The University of North Carolina board of governors accepted outgoing Chancellor Carol Folt's resignation Tuesday, but opted for a two-week notice rather than allowing her to stay through graduation as she had planned.
The board's chairman wasn't shy about explaining that Folt's exit was hastened due to her decision to order the remnants of a Confederate monument removed in the overnight hours following her announcement Monday.
What are the details?
After meeting for less than an hour, the board of governors declared Folt's last day on the Chapel Hill campus would be Jan. 31, according to The Wall Street Journal. The decision came soon after the chancellor surprised the entire Tar Heel community by simultaneously announcing her resignation along with her intent to remove the pedestal and tablets where the controversial statue of Silent Sam stood before protesters tore it down in August.
A crew carried out Folt's request at around 1 a.m. Tuesday.
Board chairman Harry Smith explained, "When you start scheduling cranes at night and key and critical stakeholders aren't involved, it's unfortunate. The fact that we may not like governance or process, doesn't give us the right to usurp it."
Under a 2015 North Carolina law, no monument can be removed without permission from the North Carolina Historical Commission unless it poses a safety threat — which is precisely the reasoning Folt gave in explaining her decision to haul away what was left of the shrine commemorating UNC students who left school to fight for the Confederacy during the Civil War.

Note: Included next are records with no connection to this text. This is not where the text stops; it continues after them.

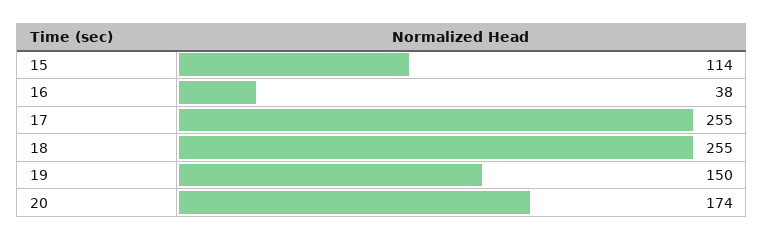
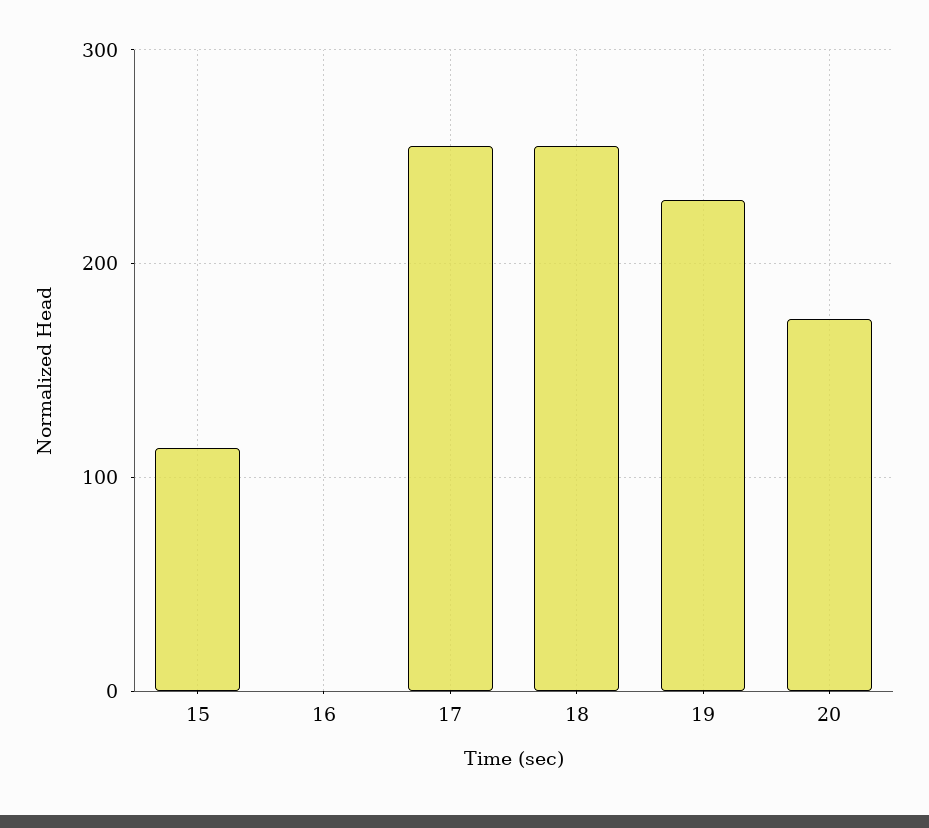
  {
    "15": 114,
-   "16": 38,
+   "16": 0,
    "17": 255,
    "18": 255,
-   "19": 150,
+   "19": 230,
    "20": 174
  }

The board of governors said it intends to have the statue returned to campus by March 15 in accordance with previous plans.
Students who had campaigned for Silent Sam's removal did a victory lap Monday night, holding an impromptu news conference next to the monument's base prior to its removal.
"This victory comes not because of what we've done this year, but because of the decades of black student and black faculty and black worker-led struggle at UNC," activist Gina Balamucki told reporters.
"No one, no one, no one can expect it to stay up if it's put up by a new chancellor, it's just not going to happen," she continued.
UNC student newspaper, The Daily Tar Heel, noted that "some activists, particularly activists of color, were not at the press conference," which student activist Kristen Lavery acknowledged, asserting, "I would say one of the primary impacts on why a lot of people of color were not here tonight, is a lot of them were targeted (by) the police and are trespassed from here."
She added, "I don't want to speak too much for anybody, but I will say I noticed (the lack of activists of color), but I also think it's important that we include in our speeches that this has been a decades-long thing primarily led by black women, black people who are queer and just black people in general."